→ DATA UNDER STUDY:
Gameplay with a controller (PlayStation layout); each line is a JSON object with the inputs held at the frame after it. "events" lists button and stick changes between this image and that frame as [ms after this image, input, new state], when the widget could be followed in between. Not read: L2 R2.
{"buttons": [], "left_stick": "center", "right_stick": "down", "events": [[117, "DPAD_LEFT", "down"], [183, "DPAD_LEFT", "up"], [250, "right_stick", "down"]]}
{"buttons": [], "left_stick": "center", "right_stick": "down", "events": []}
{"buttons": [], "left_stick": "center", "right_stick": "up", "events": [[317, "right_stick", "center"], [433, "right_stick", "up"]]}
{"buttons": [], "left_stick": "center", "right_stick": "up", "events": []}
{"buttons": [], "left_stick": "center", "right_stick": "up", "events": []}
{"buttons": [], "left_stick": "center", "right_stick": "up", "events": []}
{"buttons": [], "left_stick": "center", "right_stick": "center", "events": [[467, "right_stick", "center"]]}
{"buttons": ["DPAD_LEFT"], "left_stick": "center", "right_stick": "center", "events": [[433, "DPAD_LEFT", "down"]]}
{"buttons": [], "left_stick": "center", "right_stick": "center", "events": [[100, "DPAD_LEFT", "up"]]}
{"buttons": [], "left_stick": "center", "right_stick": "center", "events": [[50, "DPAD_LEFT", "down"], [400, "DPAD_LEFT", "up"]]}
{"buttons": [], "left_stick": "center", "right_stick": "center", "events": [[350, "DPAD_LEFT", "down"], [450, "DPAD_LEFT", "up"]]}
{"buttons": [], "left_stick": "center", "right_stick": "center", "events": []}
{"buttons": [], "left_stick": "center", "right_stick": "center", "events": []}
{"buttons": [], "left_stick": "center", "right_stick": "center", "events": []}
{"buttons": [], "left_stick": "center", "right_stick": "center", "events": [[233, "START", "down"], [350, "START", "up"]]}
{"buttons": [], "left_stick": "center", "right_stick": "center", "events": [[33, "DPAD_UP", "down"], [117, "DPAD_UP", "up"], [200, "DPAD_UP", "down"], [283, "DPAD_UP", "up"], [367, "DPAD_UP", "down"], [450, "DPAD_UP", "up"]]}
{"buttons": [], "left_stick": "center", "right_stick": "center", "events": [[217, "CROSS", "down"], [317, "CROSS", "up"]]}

→ ACTIVITY: Go through the entries above and copy out every line that includes the word "down".

→ REPLY TO THE EXERCISE:
{"buttons": [], "left_stick": "center", "right_stick": "down", "events": [[117, "DPAD_LEFT", "down"], [183, "DPAD_LEFT", "up"], [250, "right_stick", "down"]]}
{"buttons": [], "left_stick": "center", "right_stick": "down", "events": []}
{"buttons": ["DPAD_LEFT"], "left_stick": "center", "right_stick": "center", "events": [[433, "DPAD_LEFT", "down"]]}
{"buttons": [], "left_stick": "center", "right_stick": "center", "events": [[50, "DPAD_LEFT", "down"], [400, "DPAD_LEFT", "up"]]}
{"buttons": [], "left_stick": "center", "right_stick": "center", "events": [[350, "DPAD_LEFT", "down"], [450, "DPAD_LEFT", "up"]]}
{"buttons": [], "left_stick": "center", "right_stick": "center", "events": [[233, "START", "down"], [350, "START", "up"]]}
{"buttons": [], "left_stick": "center", "right_stick": "center", "events": [[33, "DPAD_UP", "down"], [117, "DPAD_UP", "up"], [200, "DPAD_UP", "down"], [283, "DPAD_UP", "up"], [367, "DPAD_UP", "down"], [450, "DPAD_UP", "up"]]}
{"buttons": [], "left_stick": "center", "right_stick": "center", "events": [[217, "CROSS", "down"], [317, "CROSS", "up"]]}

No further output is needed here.